Are the Equal Pay Initiatives What They Seem to Be? - American Society of Employers - Anthony Kaylin

Are the Equal Pay Initiatives What They Seem to Be?

equal pay

When the Equal Pay Act (EPA) was passed in 1963, it made it illegal for employers to pay women lower wages than men for equal work on jobs requiring the same skill, effort, and responsibility.  Over the years, these cases were far and few between and difficult to win.  As a result, the previous administration as well as a growing number of blue (Democratic controlled) states have passed more rigorous pay discrimination laws, pushing for pay transparency as a solution for the wage gap crisis.

But the logic of pay transparency is not a focus of equal pay but of traditional pay grade structure which unions favor.  In fact, if these states had their way, all employers would employ a stable pay structure, similar to what they do for their state workers, where everyone knows everyone’s pay because the scale is published and movement is all but guaranteed up the steps in each grade. 

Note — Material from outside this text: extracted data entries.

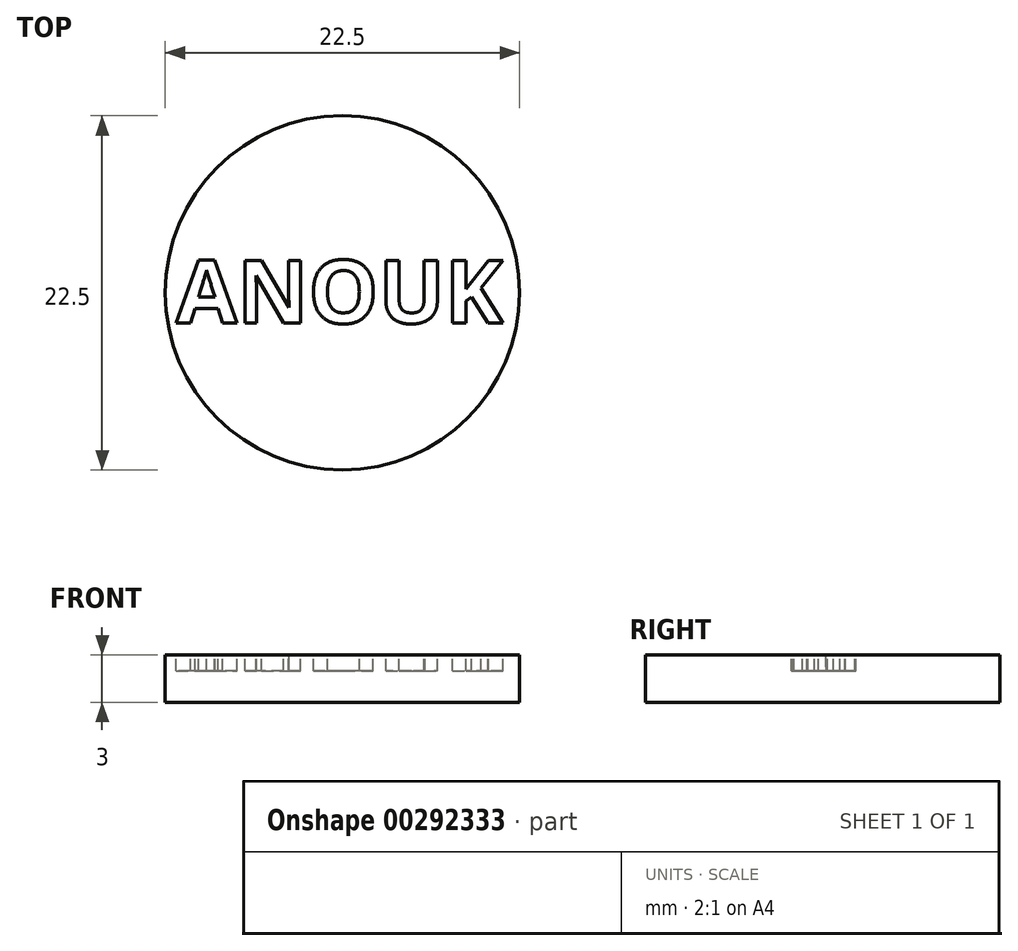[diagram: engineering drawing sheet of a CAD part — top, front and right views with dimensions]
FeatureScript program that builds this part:
annotation { "Feature Type Name" : "Feature", "Feature Type Description" : "" }
export const myFeature = defineFeature(function(context is Context, id is Id, definition is map)
    precondition{}
    {
        {
            var Q0;
            Q0=qCreatedBy(makeId("Top.planeOp"),FACE);
            var sketch = newSketch(context, id + "F0", { "sketchPlane" : qUnion([Q0])});
            skCircle(sketch, "E0", {"center": v(0, 0) * mm, "radius": 11.25 * mm});
            skSolve(sketch);
        }
        {
            var Q0;
            Q0=makeQuery(id+"F0.imprint","IMPRINT",FACE,{"disambiguationData":[TD([[makeQuery(id+"F0.imprint","IMPRINT",EDGE,{"derivedFrom":sQuery(id+"F0.wireOp",EDGE,"E0")}),1.0]])]});
            extrude(context, id + "F1", {"entities" : qUnion([Q0]), "depth" : 3 * mm});
        }
        {
            var Q0;
            Q0=makeQuery(id+"F1.opExtrude","CAP_FACE",FACE,{"disambiguationData":[OSD([sQuery(id+"F0.wireOp",EDGE,"E0")])],"isStart":false});
            var sketch = newSketch(context, id + "F2", { "sketchPlane" : qUnion([Q0])});
            skText(sketch, "E1", { "text": "ANOUK", "fontName": "OpenSans-Bold.ttf"});
            const initialGuessF2  = {"E1": [-0.01055, -0.00193, 1, 0, 0.00402]};
            skSetInitialGuess(sketch, initialGuessF2);
            skSolve(sketch);
        }
        {
            var Q0;
            Q0 = qSketchRegion(id + "F2", true);
            extrude(context, id + "F3", {"entities" : qUnion([Q0]), "operationType" : NewBodyOperationType.REMOVE, "oppositeDirection" : true, "depth" : 1 * mm});
        }
    });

Pay for performance would go to the wayside, making it difficult to motivate workers to improve productivity if they know that even being mediocre guarantees a raise and movement up the ladder.  In fact, the pay transparency movement is more about government pushing the unionizing of employers than it concerns itself with equal pay.  Should employers really worry about unions today?  Not too much – as unions in the private workforce have decreased dramatically.  But if these states can push union requirements onto private employers, unions eventually win.

There are two major areas where pay inequality comes into play directly: starting salaries and promotions.  With starting salaries, because of the talent shortage, managers are pushing HR to hire at higher salaries without comparing to current incumbents and qualifications.  Thus, there is a growing trend of salary compression.  When current employees find out, they start looking for a new job.  Two direct problems are created leading to salary budget issues.

The second area where pay inequality hits is promotions.  Generally, most employers have promotional guidelines with a jump of salary from one level to the next plus merit.  However, the jump of salary may not match even the lowest in title, and salary compression comes into play.  Further, there may be no written plan to get the promoted employee to the level equal to the current title equivalent; therefore, perpetuating the disparity.

A third issue that has been raised recently is the impact of performance reviews.  Most are not done correctly, are subjective in nature, and impact either merit or variable pay.  The government has raised concerns of whether performance reviews should be validated as assessment instruments, like tests, given their impact on the merit and variable pay evaluation process.

Further, the failure to pay appropriately impacts benefits as well.  Those hit by salary compression will lose out in monies in 401K plans and social security calculations.  Further, the more appropriate way to reward high performers, incentive or variable pay, will also be less for this population.

In addition, family leave (maternity and now paternity leaves) has been identified as a major cause of disparities.  If an employee takes any lengthy time off for maternity leave, she is penalized for that time off.  No raises or promotions or otherwise increases in salary (except for normal merit equalization upon return assuming an employer does that).  

Given the prevalence of leave laws from state to local jurisdictions, cost of daycare, and the need for flexibility, employers need to rethink work time and place, productivity, career pathing, and coaching and mentoring.  All these things would allow a woman who left on maternity leave to come back without loss of seniority, benefits, and raises.  For example, there is no reason a woman who was working full-time could not come back in a part-time basis and still be on the promotion track.

In the long-run, HR has to take the lead and reconfigure traditional approaches to careers and pay for performance.  These ideas have been long around and discussed, but technology today has disrupted the traditional mindset of what a career should look like.  It requires a lot of employee training, especially leaders in the organization.  In the end, HR should not be sidetracked by equal pay laws and transparency initiatives, but instead use these as levers to push management to better pricing controls and decisions to reduce disparities.